電話でも確認することは可能ですが、若干正確性にかけてしまうので、隣の家の謄本を取得してしまうこともちらほらありますので気をつけましょう。

オンラインでも取得可能

地番や家屋番号がはっきりしているという場合は、オンラインでも取得することは可能です。

ただ、一度の謄本請求のためにIDを取得しなければならないので少しハードルが高いのではないかと思います。

念のため、サイトをご紹介させていただきます。
⇒『登記・供託オンライン申請システム

謄本の手数料

発行手数料は取得方法によって価格が異なります。詳細については以下の通りです。

  1. 法務局の窓口で発行した場合 600円
  2. オンライン請求で郵送請求した場合 480円
  3. オンライン請求で窓口請求した場合 500円

注意点としては法務局で窓口発行をした場合は収入印紙で購入する必要があります。

法務局に印紙販売のコーナーがあるので、郵便局で切手を買っていく必要はありません。

ちょっとしたお得な情報ですが、金券ショップに行くと、登記印紙という収入印紙とは異なる印紙が販売されていることがあります。

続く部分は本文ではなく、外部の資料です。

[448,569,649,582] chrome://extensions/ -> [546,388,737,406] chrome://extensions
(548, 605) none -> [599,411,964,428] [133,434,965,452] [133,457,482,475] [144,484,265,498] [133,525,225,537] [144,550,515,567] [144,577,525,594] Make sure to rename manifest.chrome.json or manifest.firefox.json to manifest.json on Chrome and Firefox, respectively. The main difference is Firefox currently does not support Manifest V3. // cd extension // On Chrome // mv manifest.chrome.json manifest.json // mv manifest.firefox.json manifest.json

この登記印紙というのは、平成23年まで販売されていたもので謄本の取得に使われていたものでした。

いまでも使用することは可能です。

すでに発行も終了し、いつ使用停止になるかわからない代物ですので、登記印紙は金券ショップで10%〜20%割引で販売されています。

オンライン請求で謄本を取得する価格と変わらない価格設定にしているところが多いと思います。

謄本の読み方

さて、次に謄本の見方について簡単に説明していきたいと思いますまずはこちらの見本をご覧ください。

引用元:『不動産登記のABC

大きく分けて、表題部・権利部(甲区)・権利部(乙区)の3つに分かれています。

それぞれ以下のような内容が記載されています。

  • 表題部
    土地の所在や地目、面積など土地の状況について書かれています。
    表題部の登記が必要な場合は土地家屋調査士にお願いする必要があります。
  • 権利部(甲区)
    表題部に書かれた不動産の所有権についての記載がされています。
    こちらには所有者の移り変わりや現在の所有者が記載されています。
  • 権利部(乙区)
    こちらには表題部に書かれた不動産の所有権以外のことが記載されています。
    例えば住宅ローンを組んでいる場合はこちらに「抵当権設定」という登記が入っているはずです。

終わりに

登記事項証明書は司法書士などに依頼することなく、自分で取得することができます。

本人確認が不要なため、住民票を取得するよりも簡単に取得することができますので、一度法務局に足を運んでみてはいかがでしょうか。

ただ、平日しか法務局がやってないので、仕事が休めないという方は司法書士に頼んでもいいかもしれませんね。